Читаем Пирамида. Т.1 полностью

Помимо старинного народного поверья, что иной высокий гость скрывается под рубищем постучавшегося странника, она и впрямь признательна была за свалившуюся ей на руки обузу, малость поотвлекшую ее от созерцания ранней могилы. Она была так простодушна, что представлялось бессовестным — монетой профессионального утешения воздавать ей за оказанную милость. Как ни вертелось на языке подоспевшее было к месту красивое сравнение, что бессонным, истинно-евангельским трудом своим словно рублик новенький внесла в небесную сберкассу, постеснялся произнести ей в лицо.

— Ведь я не в смысле деньжат, добрая старушка, — настаивал о.Матвей. — Может, обувка в доме скопилась неисправная... так ты не гляди, что больной: на иглу рука у меня ловкая да проворная.

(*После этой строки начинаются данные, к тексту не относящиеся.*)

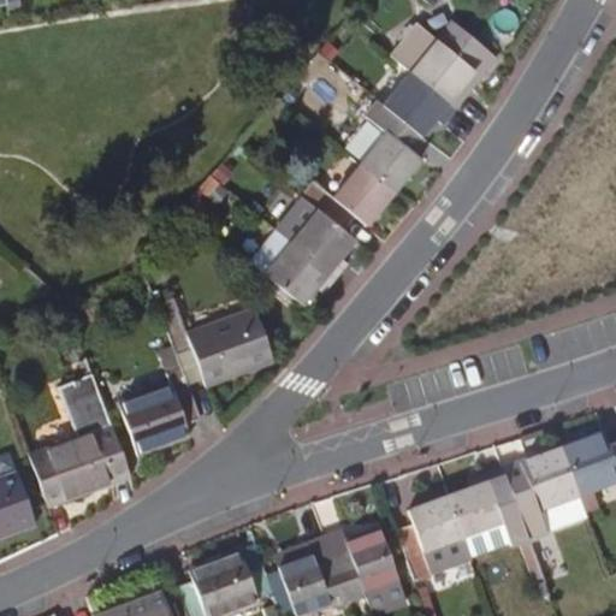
[(452,22),(437,41),(416,24),(390,55),(412,72),(455,108),(467,94),(461,88),(465,83),(472,89),(497,58),(452,22)]
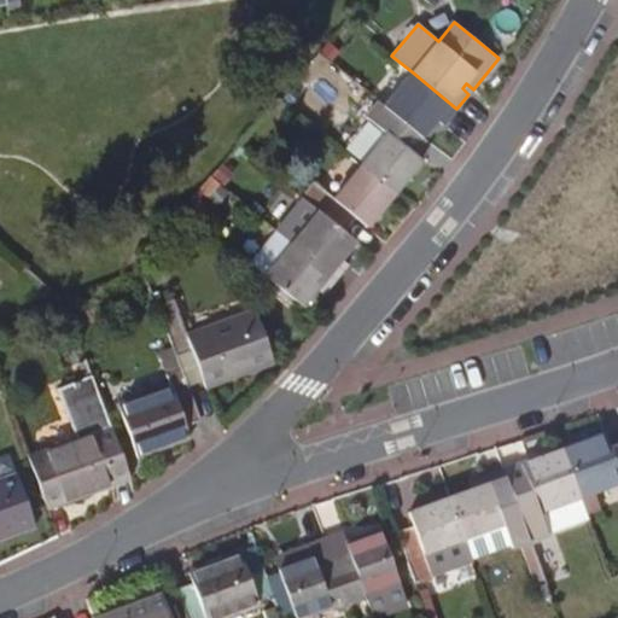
[(456,109),(413,73),(385,105),(423,135),(437,118),(444,124),(456,109)]
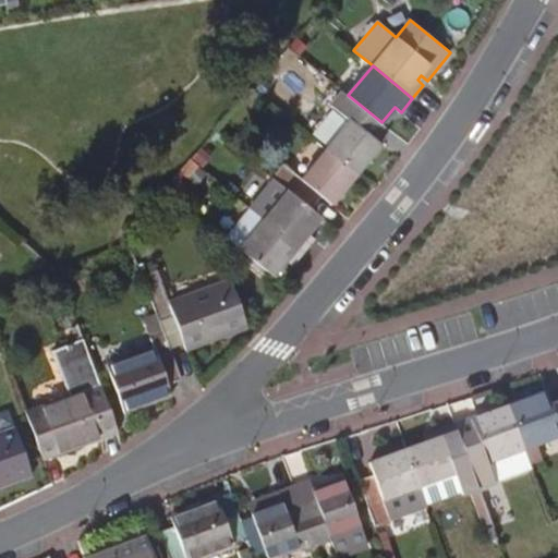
[(381,122),(348,95),(343,92),(332,105),(351,120),(326,149),(355,174),(380,144),(371,135),(381,122)]
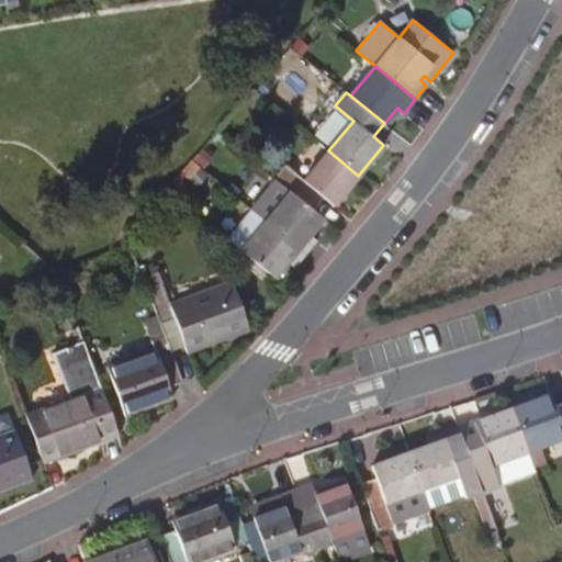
[(276,179),(313,211),(324,198),(333,205),(358,176),(328,150),(304,181),(285,166),(276,179)]
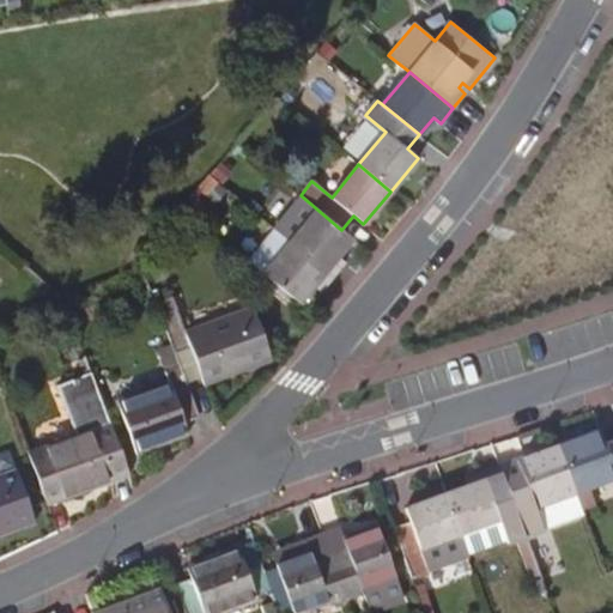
[(291,241),(334,278),(346,263),(338,256),(353,238),(341,230),(301,195),(286,212),(303,226),(291,241)]
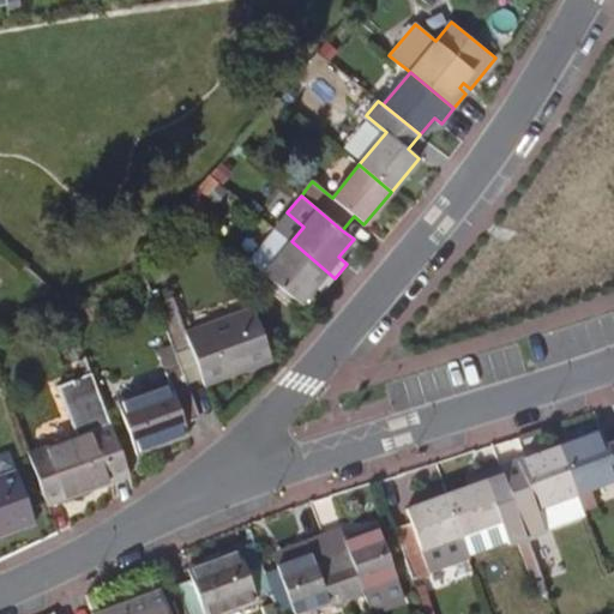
[(335,278),(292,241),(277,230),(252,263),(265,274),(301,304),(315,287),(323,293),(335,278)]
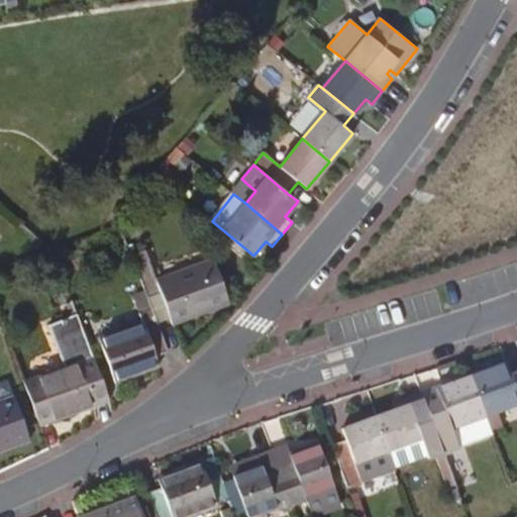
[(132,257),(147,300),(163,295),(174,326),(230,304),(215,264),(158,283),(146,252),(132,257)]
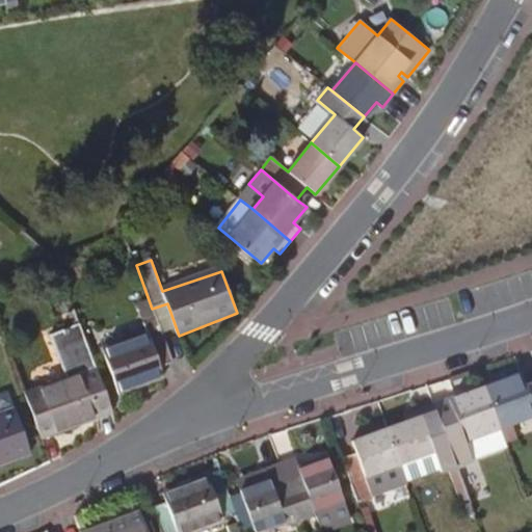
[(171,365),(156,321),(142,325),(145,336),(102,352),(117,396),(161,379),(158,370),(171,365)]
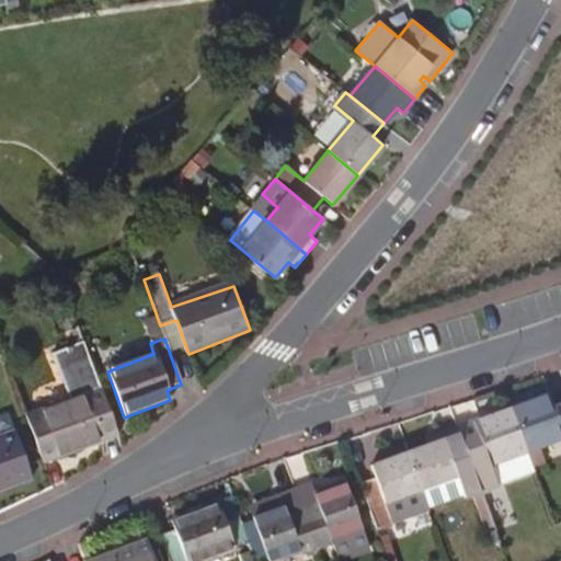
[(25,420),(43,466),(116,438),(83,347),(53,359),(68,403),(25,420)]
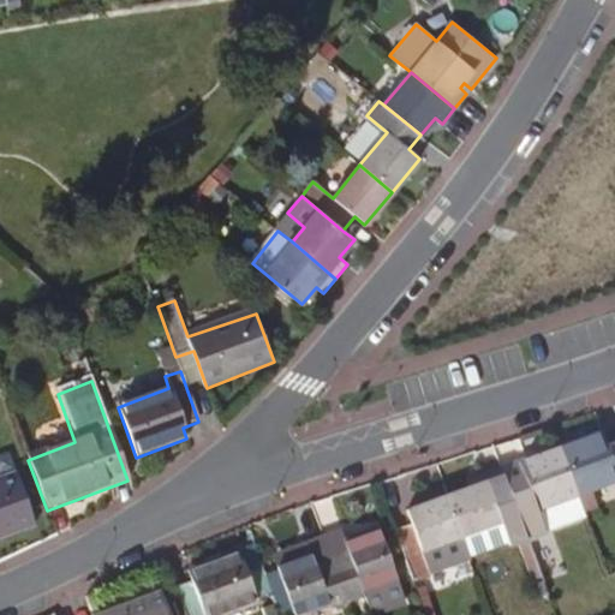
[(560,443),(578,490),(614,476),(614,439),(608,441),(603,428),(560,443)]
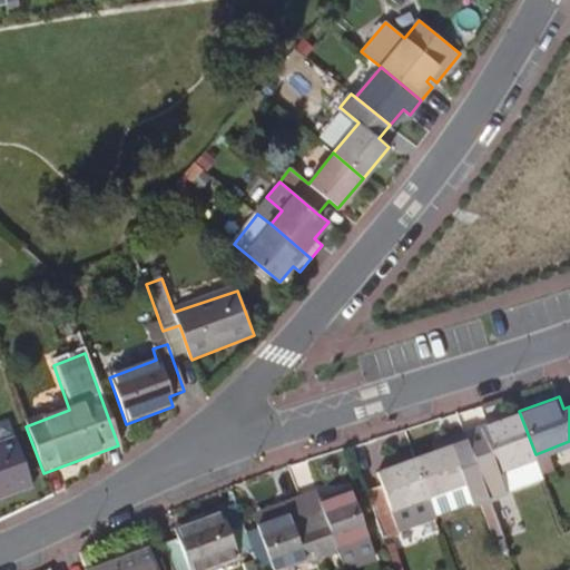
[(468,439),(472,452),(489,498),(503,540),(519,533),(504,494),(544,479),(536,454),(519,411),(481,425),(483,433),(468,439)]
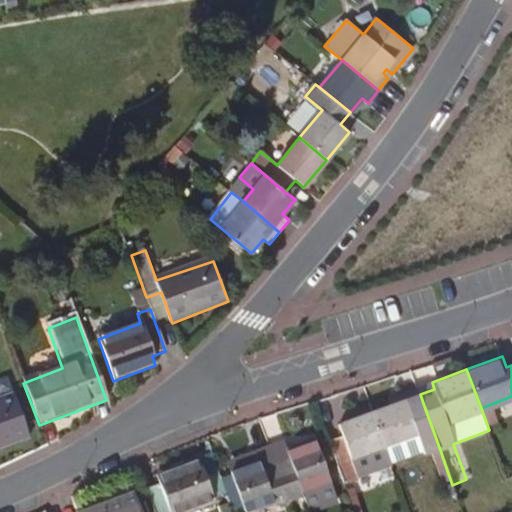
[(439,447),(424,406),(420,394),(405,399),(372,411),(385,446),(417,434),(424,453),(439,447)]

— Уж полеживай, раз на ногах не стоишь. И обувка у нас, слава Богу, пока в целости! — и все хлопотала вкруг чужого старика, заварной малиной поила, одеяло лоскутное подтыкала со всех сторон, чтоб не зябнул.

В довершенье первого знакомства о.Матвей приоткрыл ей немножко про себя, хотя и в не полном объеме, объяснив свое скитание якобы приспевшей под старость непременной потребностью повидать перед смертным часом любимого сынка, проживающего на холодных отрогах гор сибирских... Только и было разговора между ними, а тремя часами позже заглянувшие перед ужином хозяева, к немалому удивлению своему, обнаружили жильца в полном дорожном снаряженье, на ногах. Прихватываясь для верности за стенку, он обматывал себя по поясу пеньковой веревкой, которую наравне с топором и заплечной сумою почитал немаловажной страховочной снастью российского существования. Собравшись уйти втихомолку и чтоб благодетелей не беспокоить, он и постель успел сложить, и раскладушку в уголок пристроить.

Горбун Алексей долго взирал на жалкое зрелище, невольно служившее к познанию действительности, потом мать с прискорбием обиды осведомилась, далеко ли собрался, на ночь глядя, знаменитый ходок и путешественник. Оставалось изъясниться начистоту:

— Спасибо, добрые люди, вовек не забуду. Кабы не вы, то и лежать мне нонче в прохладном помещении с небольшим полешком в головах. И вы себя не попрекайте... а раз прибило волною ночной мертвое тело, вы толканите его легонько, оно и поплыло своим путем. Понежилось на бережку, пора и честь знать!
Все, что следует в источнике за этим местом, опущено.